- Film poster
- Directed by: Mary Lambert
- Produced by: Nicole Boxer Sharon Oreck
- Starring: Annette Bening, Kay Bailey Hutchison, Blanche Lincoln
- Narrated by: Annette Bening
- Music by: Jamshied Sharifi
- Release date: June 14, 2007 (Silverdocs);
- Running time: 80 minutes
- Country: United States
- Language: English

= 14 Women =

American film

14 Women is a 2007 documentary film directed by Mary Lambert and narrated by Annette Bening. The film released on June 14, 2007 as part of Silverdocs, and focuses on several female Senators serving in the 109th United States Congress.

==Synopsis==
The film examines the 109th United States Congress. When it convened, there were fourteen women in the Senate: Barbara Boxer, Maria Cantwell, Hillary Clinton, Susan Collins, Elizabeth Dole, Dianne Feinstein, Kay Bailey Hutchison, Mary Landrieu, Blanche Lincoln (Lambert’s sister), Barbara Mikulski, Lisa Murkowski, Patty Murray, Olympia Snowe, and Debbie Stabenow.

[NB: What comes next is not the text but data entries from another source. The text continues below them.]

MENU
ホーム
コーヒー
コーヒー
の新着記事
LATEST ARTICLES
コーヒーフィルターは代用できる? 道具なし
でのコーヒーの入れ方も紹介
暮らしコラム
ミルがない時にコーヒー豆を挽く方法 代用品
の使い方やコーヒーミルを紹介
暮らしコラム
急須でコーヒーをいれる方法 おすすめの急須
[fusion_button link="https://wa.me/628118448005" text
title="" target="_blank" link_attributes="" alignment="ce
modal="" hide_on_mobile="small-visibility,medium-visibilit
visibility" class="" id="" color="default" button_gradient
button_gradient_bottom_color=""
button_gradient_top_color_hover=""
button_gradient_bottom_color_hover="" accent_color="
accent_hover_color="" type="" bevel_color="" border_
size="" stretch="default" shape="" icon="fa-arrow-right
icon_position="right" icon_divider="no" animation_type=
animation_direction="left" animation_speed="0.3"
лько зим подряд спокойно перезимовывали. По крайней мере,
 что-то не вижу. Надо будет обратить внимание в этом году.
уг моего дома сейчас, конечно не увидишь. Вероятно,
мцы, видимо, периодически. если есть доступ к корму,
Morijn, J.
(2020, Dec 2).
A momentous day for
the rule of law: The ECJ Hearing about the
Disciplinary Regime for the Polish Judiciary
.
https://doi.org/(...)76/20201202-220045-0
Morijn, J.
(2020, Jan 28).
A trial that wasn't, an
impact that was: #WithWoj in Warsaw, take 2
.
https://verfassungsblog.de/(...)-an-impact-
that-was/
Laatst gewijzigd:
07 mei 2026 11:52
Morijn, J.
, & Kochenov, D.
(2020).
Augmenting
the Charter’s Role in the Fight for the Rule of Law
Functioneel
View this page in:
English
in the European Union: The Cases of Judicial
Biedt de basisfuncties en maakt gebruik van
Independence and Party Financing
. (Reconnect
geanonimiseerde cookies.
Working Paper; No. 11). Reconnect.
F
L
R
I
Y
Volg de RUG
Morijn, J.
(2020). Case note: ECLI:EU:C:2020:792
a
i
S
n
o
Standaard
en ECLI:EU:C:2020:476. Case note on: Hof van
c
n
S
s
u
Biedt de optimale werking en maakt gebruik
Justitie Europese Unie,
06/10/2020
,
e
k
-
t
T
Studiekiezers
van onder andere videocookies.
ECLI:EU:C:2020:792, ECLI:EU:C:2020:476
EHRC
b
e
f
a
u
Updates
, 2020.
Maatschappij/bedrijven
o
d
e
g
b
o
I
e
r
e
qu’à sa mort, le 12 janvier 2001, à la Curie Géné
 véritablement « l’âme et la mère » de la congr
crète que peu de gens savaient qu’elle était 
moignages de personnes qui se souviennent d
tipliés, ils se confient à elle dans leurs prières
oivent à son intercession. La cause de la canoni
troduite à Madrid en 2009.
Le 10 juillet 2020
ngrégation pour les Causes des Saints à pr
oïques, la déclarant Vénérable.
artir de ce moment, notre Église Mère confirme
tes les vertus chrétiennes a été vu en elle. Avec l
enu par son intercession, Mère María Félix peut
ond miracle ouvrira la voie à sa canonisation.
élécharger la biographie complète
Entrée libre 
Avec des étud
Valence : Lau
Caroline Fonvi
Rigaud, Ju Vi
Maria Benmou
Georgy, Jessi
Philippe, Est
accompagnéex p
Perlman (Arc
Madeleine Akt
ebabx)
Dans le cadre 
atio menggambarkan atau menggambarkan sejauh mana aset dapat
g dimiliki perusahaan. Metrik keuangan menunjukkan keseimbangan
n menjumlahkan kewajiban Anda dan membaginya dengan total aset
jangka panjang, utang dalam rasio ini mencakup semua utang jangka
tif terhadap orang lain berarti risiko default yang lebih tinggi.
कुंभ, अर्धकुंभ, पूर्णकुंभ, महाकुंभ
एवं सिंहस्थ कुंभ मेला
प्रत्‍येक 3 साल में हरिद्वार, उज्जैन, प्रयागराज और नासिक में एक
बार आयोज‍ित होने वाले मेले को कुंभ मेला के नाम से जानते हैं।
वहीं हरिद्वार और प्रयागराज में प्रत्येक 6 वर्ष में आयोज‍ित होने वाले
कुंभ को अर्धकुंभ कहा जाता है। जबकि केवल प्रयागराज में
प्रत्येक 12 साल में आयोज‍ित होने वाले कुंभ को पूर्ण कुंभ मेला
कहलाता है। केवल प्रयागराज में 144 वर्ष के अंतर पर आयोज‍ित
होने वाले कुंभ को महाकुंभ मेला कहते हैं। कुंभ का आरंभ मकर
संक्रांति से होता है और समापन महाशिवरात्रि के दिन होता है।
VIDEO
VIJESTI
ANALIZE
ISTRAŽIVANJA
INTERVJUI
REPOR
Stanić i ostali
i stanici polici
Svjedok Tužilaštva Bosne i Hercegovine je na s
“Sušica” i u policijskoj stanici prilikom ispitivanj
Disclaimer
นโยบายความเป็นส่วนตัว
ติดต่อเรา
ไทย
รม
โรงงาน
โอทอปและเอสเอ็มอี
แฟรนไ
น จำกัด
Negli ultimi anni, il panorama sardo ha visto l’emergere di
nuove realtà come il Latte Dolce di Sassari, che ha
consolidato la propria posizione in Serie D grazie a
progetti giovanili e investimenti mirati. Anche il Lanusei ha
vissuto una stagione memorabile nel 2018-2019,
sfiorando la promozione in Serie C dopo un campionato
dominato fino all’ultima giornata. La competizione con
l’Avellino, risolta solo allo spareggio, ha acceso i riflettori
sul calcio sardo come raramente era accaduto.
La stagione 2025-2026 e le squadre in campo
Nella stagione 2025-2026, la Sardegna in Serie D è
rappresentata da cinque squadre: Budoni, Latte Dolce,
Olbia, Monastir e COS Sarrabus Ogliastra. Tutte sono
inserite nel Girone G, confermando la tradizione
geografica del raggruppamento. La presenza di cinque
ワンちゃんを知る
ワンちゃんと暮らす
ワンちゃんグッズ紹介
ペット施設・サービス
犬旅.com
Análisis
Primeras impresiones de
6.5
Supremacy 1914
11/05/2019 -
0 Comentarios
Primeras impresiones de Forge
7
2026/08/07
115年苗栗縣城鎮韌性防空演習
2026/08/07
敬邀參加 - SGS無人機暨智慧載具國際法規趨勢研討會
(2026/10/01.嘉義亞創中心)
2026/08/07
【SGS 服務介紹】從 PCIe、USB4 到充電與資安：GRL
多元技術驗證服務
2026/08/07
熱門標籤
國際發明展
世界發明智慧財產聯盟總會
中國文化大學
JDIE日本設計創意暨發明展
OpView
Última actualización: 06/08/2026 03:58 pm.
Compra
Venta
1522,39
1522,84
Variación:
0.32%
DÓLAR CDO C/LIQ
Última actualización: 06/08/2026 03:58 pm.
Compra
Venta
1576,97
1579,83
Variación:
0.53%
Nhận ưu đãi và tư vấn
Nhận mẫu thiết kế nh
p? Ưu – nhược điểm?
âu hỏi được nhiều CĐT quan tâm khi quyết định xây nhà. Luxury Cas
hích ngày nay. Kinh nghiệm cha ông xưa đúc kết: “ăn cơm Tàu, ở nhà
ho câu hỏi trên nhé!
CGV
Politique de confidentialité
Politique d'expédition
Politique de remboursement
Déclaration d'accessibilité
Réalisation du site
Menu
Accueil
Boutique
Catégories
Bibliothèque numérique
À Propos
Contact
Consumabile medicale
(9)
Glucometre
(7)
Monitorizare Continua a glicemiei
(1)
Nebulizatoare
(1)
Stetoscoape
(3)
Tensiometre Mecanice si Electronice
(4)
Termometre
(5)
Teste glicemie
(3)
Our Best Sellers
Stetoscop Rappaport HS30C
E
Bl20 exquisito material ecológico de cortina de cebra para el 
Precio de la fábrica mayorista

The documentary features interviews with several people, including the Senators' family members, Delaware Senator Joe Biden, and singer Alanis Morissette.

==Reception==
Politico.com and DVD Talk both gave positive reviews for 14 Women, with DVD Talk commented that while it was "far from definitive", the film has "admirable aims and will probably play well with schoolkids." Variety gave a more mixed response to the film, saying that "Political junkies, idealistic schoolgirls and everyone in between will be thrilled to vary-ing degrees" by the film but that it also felt like a "recruitment vid for public service".